The present hall has the great distinction, according to Mr. Halliwell-Phillipps, of being “one of the only two buildings now remaining in London in which, so far as we know, any of the plays of Shakespeare were performed in his own time.”[385] The other, of course, being the Middle Temple Hall, where Twelfth Night was acted on February 2, 1601-2.

The Comedy of Errors was played on the evening of Innocents’ Day (December 28), 1594, in the hall, before a crowded audience; some of the guests from the Inner Temple created a disturbance because they were not properly accommodated, and this led to an official inquiry. Mr. Sidney Lee thinks it probable that Shakespeare himself was not present, as he was acting on the same day before the Queen at Greenwich. Another performance of the play was given in the hall by the Elizabethan Stage Society on December 6, 1895.[386]

George Gascoigne’s Jocasta, adapted from the Phœnissæ of Euripides, was acted in the Refectory in 1566. Gray’s Inn was famous for its masques and revels, and on July 7, 1887, in honour of Queen Victoria’s Jubilee, the Benchers of Gray’s Inn presented in the hall, to a distinguished audience, the Masque of Flowers, which had been performed before James I. on Twelfth Night, two hundred and sixty-four years before.

Gray’s Inn had a brilliant roll of members in the sixteenth and seventeenth centuries, but it is Bacon’s spirit that seems to haunt the whole place. He helped the students in preparing their revels, probably wrote a masque or masques, and planted trees in the gardens, the arrangement of which he is believed to have super-intended. His name remains in Verulam Buildings.

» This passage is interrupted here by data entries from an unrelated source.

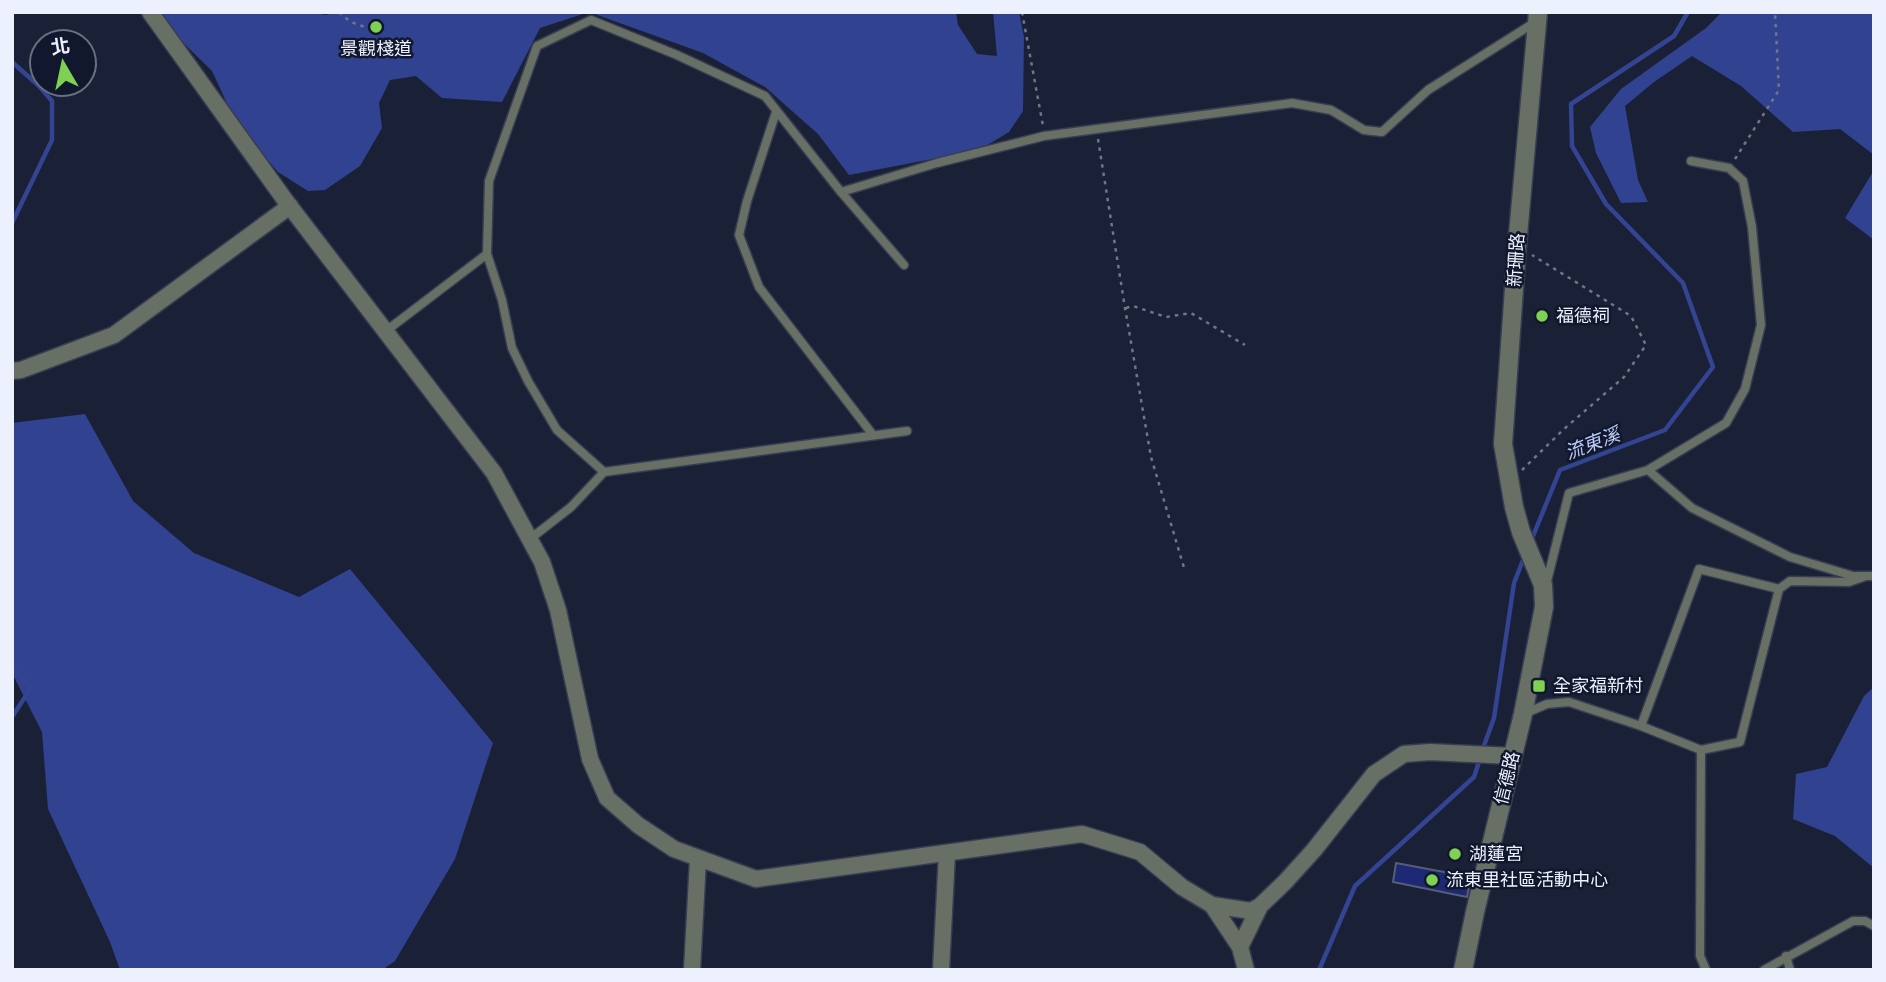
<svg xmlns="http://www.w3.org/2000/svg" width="1886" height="982" font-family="Figtree,'Noto Sans TC',sans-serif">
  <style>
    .forest { fill: #314290 }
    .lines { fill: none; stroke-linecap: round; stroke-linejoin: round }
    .stream { stroke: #334492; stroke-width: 4.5 }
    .building { fill: #1d2974; stroke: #565e77; stroke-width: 2 }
    .service-casing { stroke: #383e52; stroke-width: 11 }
    .minor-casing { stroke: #383e52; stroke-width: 19 }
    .tertiary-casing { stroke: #383e52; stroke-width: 21 }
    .path { stroke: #707587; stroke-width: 2.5; stroke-dasharray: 3.5 5; stroke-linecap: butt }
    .service { stroke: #687065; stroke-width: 8 }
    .minor { stroke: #687065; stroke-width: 16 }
    .tertiary { stroke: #687065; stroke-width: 18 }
    .poi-dot { fill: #7ed153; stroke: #11172c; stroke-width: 2.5 }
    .labels { text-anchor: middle; stroke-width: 5; stroke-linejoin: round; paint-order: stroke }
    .poi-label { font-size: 18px; fill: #edf1fd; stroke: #11172c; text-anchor: start }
    .street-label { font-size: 18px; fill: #edf1fd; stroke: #11172c }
    .water-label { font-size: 19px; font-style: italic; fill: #bbcaf6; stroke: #11172c }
  </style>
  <rect width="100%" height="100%" fill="#1a2136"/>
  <path class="forest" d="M152,12H310L326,15L333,12H956L958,25L977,54L997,56L993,12H1019L1024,37L1023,111L1009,132L979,150L849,175L818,134L765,87L703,53L589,12L540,28L502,102L442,98L416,76L390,80L379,103L382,128L360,166L325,190L308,191L278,172L237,125L212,71Z
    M1722,12H1874V155L1840,129L1793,132L1741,86L1692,56L1654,82L1625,106L1638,180L1648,202L1621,203L1596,153L1590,127L1621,89L1706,28Z
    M1874,170V240L1845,218Z
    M85,414L133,501L194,553L299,597L350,569L493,743L455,859L395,961L382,970H120L110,942L48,809L42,732L12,673V423Z
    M1874,687V868L1835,836L1793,819L1796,774L1827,767L1864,696Z"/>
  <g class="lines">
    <path class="stream" d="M12,62L39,86L52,101V140L12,223
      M1531,541L1560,470L1665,430L1713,367L1683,283L1606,204L1572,146L1571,104L1674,36L1688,12
      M12,666L31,688L12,717
      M1482,751L1494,718L1514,583L1525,555
      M1319,970L1355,886L1474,777L1480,759"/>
  </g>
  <path class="building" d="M1396,863L1471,877L1467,897L1393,882Z"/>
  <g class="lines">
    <defs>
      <path id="service" d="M776,112L747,201L739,235L759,287L873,435
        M841,192L937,163L1044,136L1292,103L1331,110L1364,130L1382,132L1428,90L1534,23
        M386,331L487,254
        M1648,470L1692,508L1790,557L1853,576H1874
        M604,472L907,431
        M530,539L571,507L604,472L557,430L528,381L512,348L502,300L487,254L489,181L537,46L591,20L677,55L765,96L841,192L904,265
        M1546,585L1569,493L1648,470L1726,423L1745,389L1761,325L1752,227L1743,181L1729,168L1691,161
        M1526,713L1547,704L1569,702L1641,726L1701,750L1700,956L1706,970
        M1641,726L1699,569L1779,589
        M1701,750L1740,742L1779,589L1790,581L1849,582L1866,576
        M1786,956L1790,970
        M1764,970L1853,921H1865L1874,926"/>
      <path id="minor" d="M150,12L285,200L494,473L542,562L558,610L590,759L607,798L638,825L674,849L756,879L1082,834L1140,852L1182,887L1212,905L1251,911L1260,906L1285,882L1314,850L1374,774L1404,754L1430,752L1512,756
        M12,371L21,370L114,335L290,206
        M1212,905L1240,947L1246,970
        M1240,947L1260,906
        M692,970L698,859
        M941,970L947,853"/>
      <path id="tertiary" d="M1463,970L1475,912L1523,714L1544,607L1543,585L1521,532L1514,507L1503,444L1517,246L1538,12"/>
    </defs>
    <use href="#service" class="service-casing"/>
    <use href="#minor" class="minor-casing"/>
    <use href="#tertiary" class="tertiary-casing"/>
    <path class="path" d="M339,12C350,23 361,28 376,27
      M1022,12L1043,126
      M1098,139L1125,308L1151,457L1185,571
      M1735,159L1779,90L1775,12
      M1126,308L1133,306L1166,317L1191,313L1245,345
      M1522,470L1564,429L1624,377L1646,345L1631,316L1532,255"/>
    <use href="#service" class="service"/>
    <use href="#minor" class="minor"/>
    <use href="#tertiary" class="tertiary"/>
  </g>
  <g class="poi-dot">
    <circle cx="376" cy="27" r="7"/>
    <circle cx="1542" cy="316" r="7"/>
    <rect x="1532" y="679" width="14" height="14" rx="3.5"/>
    <circle cx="1455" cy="854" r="7"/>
    <circle cx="1432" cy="880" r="7"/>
  </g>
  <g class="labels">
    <g class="poi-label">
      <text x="376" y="55" text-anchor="middle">景觀棧道</text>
      <text x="1556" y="322">福德祠</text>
      <text x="1553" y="692">全家福新村</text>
      <text x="1469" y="860">湖蓮宮</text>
      <text x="1446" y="886">流東里社區活動中心</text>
    </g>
    <g class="street-label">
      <text transform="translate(1516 260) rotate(-86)" y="6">新珊路</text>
      <text transform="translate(1507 778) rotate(-76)" y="6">信德路</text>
    </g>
    <g class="water-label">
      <text transform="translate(1592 443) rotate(-21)" y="7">流東溪</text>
    </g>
  </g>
  <rect width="1886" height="982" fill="none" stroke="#edf1fd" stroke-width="28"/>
  <g transform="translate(63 63) rotate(351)"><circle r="33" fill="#11172c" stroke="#696e80" stroke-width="2"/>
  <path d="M0-5L12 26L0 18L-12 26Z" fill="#7ed153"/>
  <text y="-10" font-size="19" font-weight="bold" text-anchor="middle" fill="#edf1fd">北</text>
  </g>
</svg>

Returning to Holborn, and walking a little to the west, we come to the impressive front of Staple Inn, the most remarkable street front of old houses still in existence in London. The origin of the place is unknown, and nothing satisfactory has been discovered respecting the meaning of the name, or as to what it was before it came into the occupation of the Inn of Chancery. There is a tradition that it originally belonged to the merchants of the Staple. It was purchased by the Benchers of Gray’s Inn in 1529, and in Elizabeth’s reign there were 145 students in term, and 69 out of term. It was bought in 1884 by the Prudential Assurance Company for £68,000, and the Holborn front was restored and cleared from plaster covering the timber beams.